Question

Salutations!

So, I was just on my daily routine of some powershell programming and I got to this little fella:

Get-WmiObject : Invalid class 
At line:184 char:19
+ $RECApp = gwmi <<<<  Win32_product | ? {$_.Name.Contains($Application)}
+ CategoryInfo          : InvalidOperation: (:) [Get-WmiObject], ManagementException
+ FullyQualifiedErrorId: GetWMIManagementException,Microsoft.PowerShell.Commands.GetWmiObjectCommand

The funny thing is that this error is only shown when the code is executed from a script, but when manually entered into the command line the same code works.
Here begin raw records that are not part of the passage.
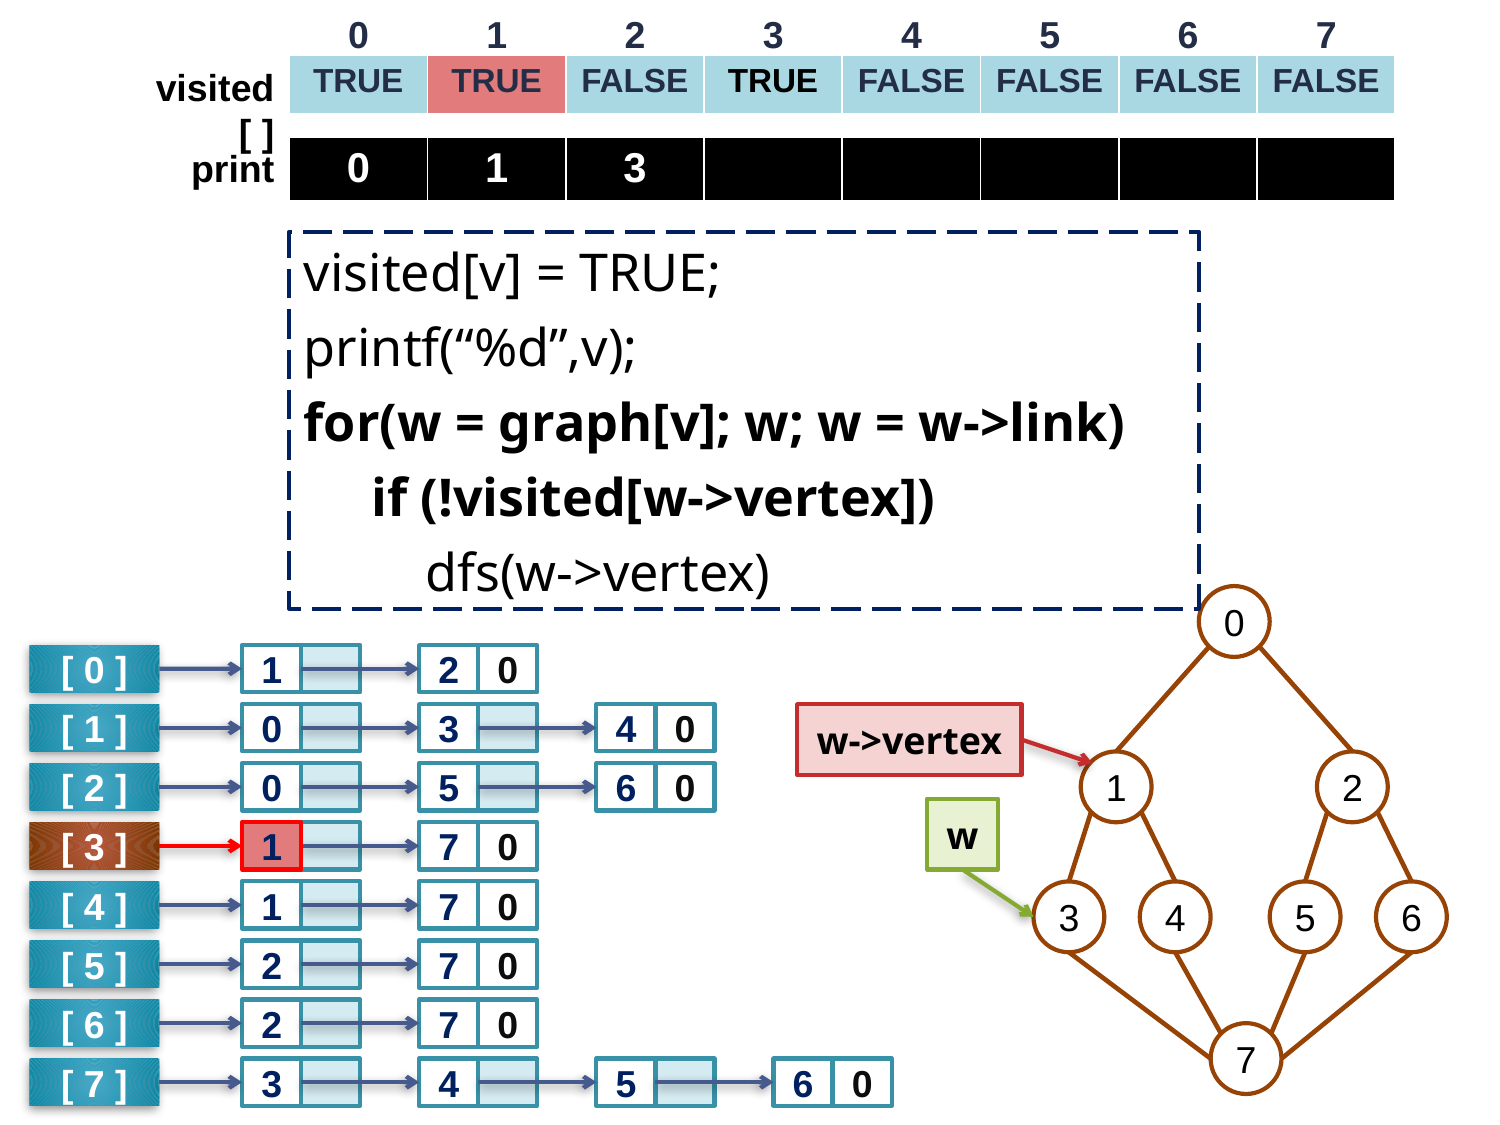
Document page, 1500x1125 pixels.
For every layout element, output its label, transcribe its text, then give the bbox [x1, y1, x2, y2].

table_header FALSE [1120, 56, 1256, 113]
text_box [299, 997, 362, 1020]
table_header 4 [843, 8, 980, 54]
text_box [ 4 ] [29, 881, 160, 929]
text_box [1377, 811, 1412, 882]
text_box w->vertex [795, 702, 1024, 777]
text_box 7 [482, 789, 539, 793]
text_box [299, 1034, 362, 1049]
table_header TRUE [290, 56, 427, 113]
text_box w [925, 797, 1000, 872]
text_box [653, 1093, 717, 1108]
text_box 3 [240, 1056, 299, 1108]
table_header 0 [290, 138, 427, 200]
text_box [299, 917, 362, 931]
table_header [843, 138, 980, 200]
text_box print [100, 137, 290, 198]
text_box [299, 702, 362, 724]
text_box 3 [1032, 880, 1107, 954]
text_box 0 [476, 997, 539, 1049]
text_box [299, 906, 362, 916]
table_header 1 [428, 138, 565, 200]
text_box 5 [594, 1056, 653, 1108]
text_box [962, 869, 1034, 918]
table_header FALSE [1258, 56, 1394, 113]
text_box 0 [476, 820, 539, 872]
text_box 0 [831, 1056, 894, 1108]
text_box [476, 761, 539, 783]
text_box [ 7 ] [29, 1058, 160, 1106]
text_box 2 [417, 643, 476, 694]
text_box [1281, 951, 1412, 1059]
text_box [305, 671, 362, 675]
text_box 0 [240, 702, 299, 753]
text_box [653, 1056, 717, 1079]
text_box [299, 680, 362, 694]
table_header 1 [428, 8, 565, 54]
text_box 1 [240, 643, 299, 694]
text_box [1304, 811, 1328, 882]
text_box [1140, 811, 1176, 882]
text_box [299, 798, 362, 813]
text_box 2 [240, 938, 299, 990]
table_header 3 [705, 8, 841, 54]
text_box [ 6 ] [29, 999, 160, 1047]
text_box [1068, 951, 1211, 1059]
text_box 7 [417, 879, 476, 931]
text_box 1 [240, 879, 299, 931]
text_box visited [ ] [100, 56, 290, 137]
text_box 1 [476, 729, 539, 739]
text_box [1021, 739, 1093, 764]
text_box 5 [299, 1083, 362, 1093]
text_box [1270, 951, 1278, 1034]
text_box 1 [1078, 750, 1154, 825]
table_header 5 [981, 8, 1118, 54]
table_header 3 [567, 138, 703, 200]
text_box [299, 643, 362, 665]
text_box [1259, 646, 1353, 752]
text_box 0 [240, 761, 299, 813]
text_box 3 [417, 702, 476, 753]
text_box [476, 788, 539, 798]
text_box 7 [417, 938, 476, 990]
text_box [1115, 646, 1210, 752]
text_box [ 1 ] [29, 704, 160, 752]
table_header 2 [567, 8, 703, 54]
table_header [1120, 138, 1256, 200]
table_header 7 [1258, 8, 1394, 54]
text_box 0 [1196, 583, 1272, 660]
text_box 2 [305, 789, 362, 793]
text_box 6 [594, 761, 653, 813]
text_box [ 0 ] [29, 645, 160, 693]
text_box [299, 1056, 362, 1079]
table_header FALSE [843, 56, 980, 113]
text_box [299, 879, 362, 902]
text_box [ 3 ] [29, 822, 160, 870]
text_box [299, 670, 362, 680]
text_box 0 [476, 938, 539, 990]
text_box [299, 938, 362, 961]
text_box 0 [653, 1083, 717, 1093]
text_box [299, 965, 362, 975]
text_box 7 [417, 997, 476, 1049]
text_box [299, 739, 362, 753]
text_box 2 [1314, 749, 1390, 825]
text_box 2 [240, 997, 299, 1049]
table_header TRUE [428, 56, 565, 113]
table_header TRUE [705, 56, 841, 113]
text_box [303, 820, 362, 841]
text_box [476, 798, 539, 813]
text_box [299, 975, 362, 990]
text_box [305, 730, 362, 734]
text_box 4 [594, 702, 653, 753]
text_box 1 [240, 820, 303, 872]
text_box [1068, 811, 1092, 882]
text_box 5 [417, 761, 476, 813]
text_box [476, 1084, 539, 1093]
text_box 7 [1210, 1021, 1283, 1097]
text_box [299, 761, 362, 783]
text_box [299, 1024, 362, 1034]
text_box 0 [476, 879, 539, 931]
text_box [ 5 ] [29, 940, 160, 988]
text_box 5 [1267, 880, 1343, 949]
text_box [476, 1093, 539, 1108]
table_header FALSE [981, 56, 1118, 113]
table_header 7 [1016, 741, 1024, 771]
table_header [981, 138, 1118, 200]
text_box [ 2 ] [29, 763, 160, 811]
text_box visited[v] = TRUE; printf(“%d”,v); for(w = graph[v]; w; w = w->link) if (!visited[w->vertex]) dfs(w->vertex) [289, 231, 1199, 609]
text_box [303, 852, 362, 857]
text_box [476, 739, 539, 753]
text_box 0 [653, 761, 717, 813]
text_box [299, 729, 362, 739]
text_box [476, 1056, 539, 1079]
text_box 0 [653, 702, 717, 753]
text_box 4 [417, 1056, 476, 1108]
text_box 7 [417, 820, 476, 872]
table_header [1258, 138, 1394, 200]
text_box [476, 702, 539, 724]
text_box 6 [771, 1056, 831, 1108]
text_box [299, 1093, 362, 1108]
text_box 6 [1373, 879, 1449, 954]
table_header 6 [1120, 8, 1256, 54]
text_box [303, 859, 362, 872]
text_box 0 [476, 643, 539, 694]
text_box 4 [1137, 880, 1213, 949]
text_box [299, 788, 362, 798]
table_header [705, 138, 841, 200]
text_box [1213, 951, 1222, 1034]
table_header FALSE [567, 56, 703, 113]
text_box [482, 730, 539, 734]
table_header 0 [290, 8, 427, 54]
I don't know if this has something to do with the remote machine which I'm executing the script on, but why should it, if it works when entered manually but not when executed from the script. I'll get you a piece of my code here:

Enter-PSSession -ComputerName $serverName
$App = gwmi Win32_product | ? {$_.Name.Contains($Application)}
$App.Uninstall();
exit

To summarize, why does this code work like a charm when entered manually to the command line, but when executed form a script I get the above error?

Thanks.

Was it helpful?

Solution

Enter-PSSession is for interactive use only. If you put that line in a script, the subsequent lines do not run in a remote session. If you want to run some script remotely, within a script, you would do something like this instead:

$session = New-PSSession -ComputerName $serverName
Invoke-Command -Session $session {
    param($name)

    $App = gwmi Win32_product | ? {$_.Name.Contains($name)}
    $App.Uninstall();
} -arguments $application

There's a bit of a gotcha there as I have to pass $application as an argument to Invoke-Command because that variable does not exist on the remote session. Stepping back a bit, you could write the above a bit simpler like this:

$app = gwmi -computer $servername win32_product | ? {
      $_.name.contains($application)
}

Now, the problem with this is that you are pulling all win32_product objects back from the server and filtering on the local machine. This is a lot of unneccessary network traffic. It would be faster if you could filter on the remote machine, so let's modify it a bit more:

$app = gwmi -computer $servername -query `
    "select * from win32_product where name = '$application'"
$app.Uninstall()

Now only the win32_product you want will be retrieved from the remote machine. I haven't tested the above gwmi -computer variants, so it's more illustrative of technique and syntax. You may have to play a bit with it.